Wat te doen:
1. Vat het fragment over de begeleiding van Nederlandse gedetineerden in het buitenland samen in twee zinnen.
2. Hervat het fragment over de werkgroepen voor Nederlandse gedetineerden in het buitenland en schrijf verder na de laatste zin.

Te lezen fragment:
= = =
De indeling van deze werkgroepen vormde een weerspiegeling van de twee
algemene principes waardoor de Nederlandse overheid zich, net zoals de
autoriteiten van andere landen overigens, laat leiden bij de begeleiding van
Nederlandse gedetineerden in het buitenland:
Het eerste principe betreft het toezicht houden op een juiste toepassing van
het vreemde recht waarbij de buitenlandse gedetineerde elke mogelijkheid
wordt geboden die de betreffende wetgeving kent. Dit aspect stond centraal
in de consulair-juridische werkgroep, die zich verder nog met andere
juridische aspecten bezighield, zoals de keuze van advocaten en de rol van
de Nederlandse vertegenwoordiging hierbij, WOTS- en
uitleveringsaangelegenheden (op deze laatste twee onderwerpen kan ik hier
niet nader ingaan omdat dit de verantwoordelijkheid betreft van mijn collega
van Justitie).
Het tweede principe is het toezicht houden op menswaardige omstandigheden
waaronder de gedetineerde gevangen wordt gehouden. Dit aspect en de
mogelijkheden waarover de Nederlandse vertegenwoordiging beschikt (op
financieel en ander gebied) om de gedetineerde hierbij ter zijde te staan,
is aan de orde gekomen in de consulair-humanitaire werkgroep.
Na een eerste verkennende bijeenkomst op 7 juni jl. zijn de werkgroepen
driemaal bijeen gekomen om over hun respectieve onderwerpen van gedachten te
wisselen, en wel op 9 juli en op 4 en 20 september. Over de bevindingen van
de werkgroepen is tijdens de Ronde Tafel Conferentie zelf, die op 4 oktober
jl. op het Ministerie van Buitenlandse Zaken in Den Haag heeft
plaatsgevonden, gerapporteerd. Mede op basis van deze rapportage is tijdens
deze Conferentie door leden van de werkgroepen en andere betrokkenen nader
van gedachten gewisseld over de begeleiding van Nederlandse gedetineerden in
het buitenland.
= = =
Verzameling rijen:
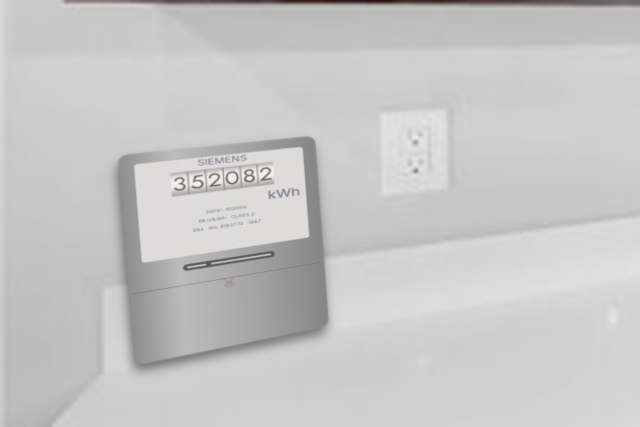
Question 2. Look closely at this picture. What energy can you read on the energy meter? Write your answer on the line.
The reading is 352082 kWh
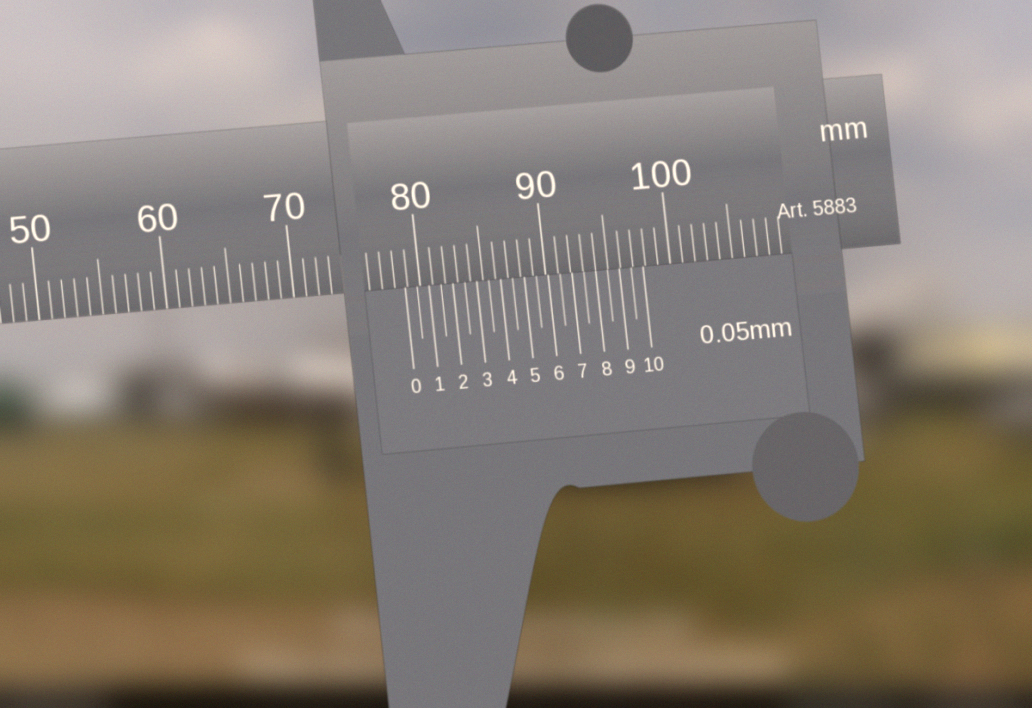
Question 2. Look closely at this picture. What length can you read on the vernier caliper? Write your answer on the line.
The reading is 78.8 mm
= = =
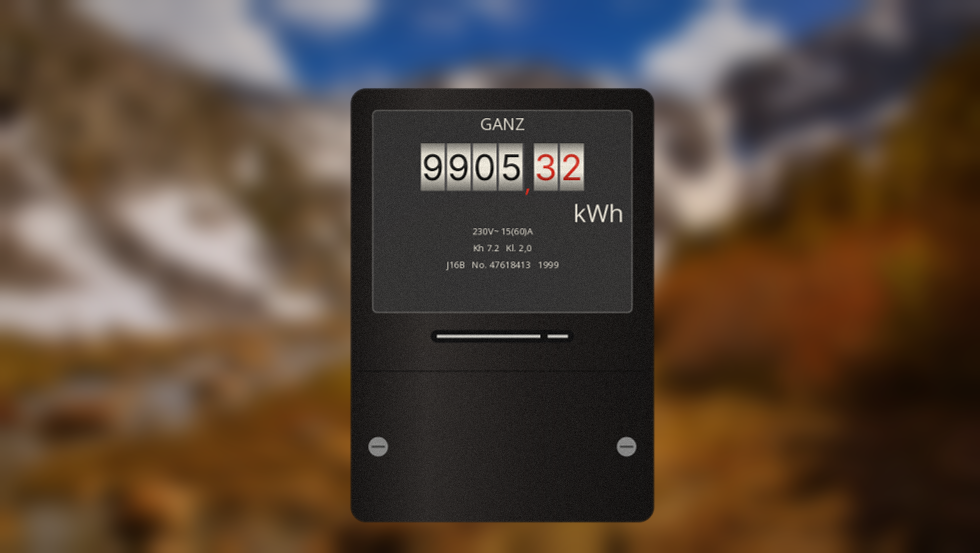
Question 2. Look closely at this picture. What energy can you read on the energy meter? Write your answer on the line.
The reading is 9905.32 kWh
= = =
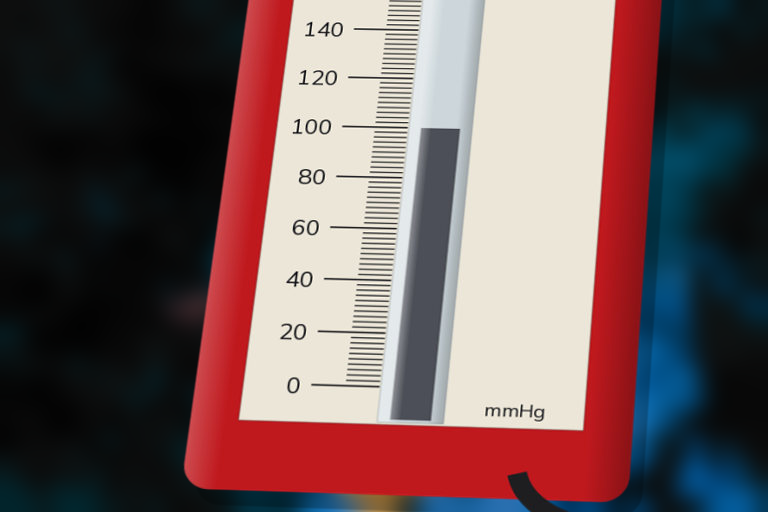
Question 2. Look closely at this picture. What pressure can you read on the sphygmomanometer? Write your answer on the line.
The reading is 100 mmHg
= = =
Antwoorden bij oefening:
1. De indeling van de werkgroepen weerspiegelde twee principes bij de begeleiding van Nederlandse gedetineerden in het buitenland: toezicht op een juiste toepassing van het vreemde recht, behandeld in de consulair-juridische werkgroep, en toezicht op menswaardige omstandigheden van gevangenhouding, behandeld in de consulair-humanitaire werkgroep. Na een verkennende bijeenkomst op 7 juni kwamen de werkgroepen driemaal bijeen, en over hun bevindingen werd gerapporteerd op de Ronde Tafel Conferentie van 4 oktober op het Ministerie van Buitenlandse Zaken in Den Haag.

2.
In het kader van de voorbereiding op de Ronde Tafel Conferentie heeft mijn
Ministerie tevens in samenwerking met ambassades een vergelijkend onderzoek
uitgevoerd naar het beleid inzake gedetineerde landgenoten in het buitenland
van andere EU-landen, Canada, de Verenigde Staten, Australië en
Nieuw-Zeeland. Dit onderzoek gaat als bijlage hierbij.
"Zorgnormen"
In dit kader wil ik allereerst opmerken dat ik in plaats van
gedetineerdenzorg en zorgnormen liever wil spreken van
gedetineerdenbegeleiding en begeleidingsnormen. Zorg veronderstelt in mijn
ogen iets dat we niet kunnen waarmaken en dat niet onze verantwoordelijkheid
is. Immers, volgens het internationale recht berust de zorg voor de
leefomstandigheden en het welzijn van Nederlandse gedetineerden in het
buitenland op het land waar zij gevangen zitten. Ook al voldoet deze zorg in
veel landen niet aan onze criteria, dan nog kan Nederland de zorg niet
volledig overnemen. We kunnen wel maatregelen nemen om ervoor te zorgen dat
de leefomstandigheden van Nederlandse gedetineerden in het buitenland waar
nodig verlicht worden. Het woord 'gedetineerdenbegeleiding' past beter bij
de verschillende fases van detentie en sluit beter aan bij de taken van het
departement en van de posten in het buitenland op dit punt.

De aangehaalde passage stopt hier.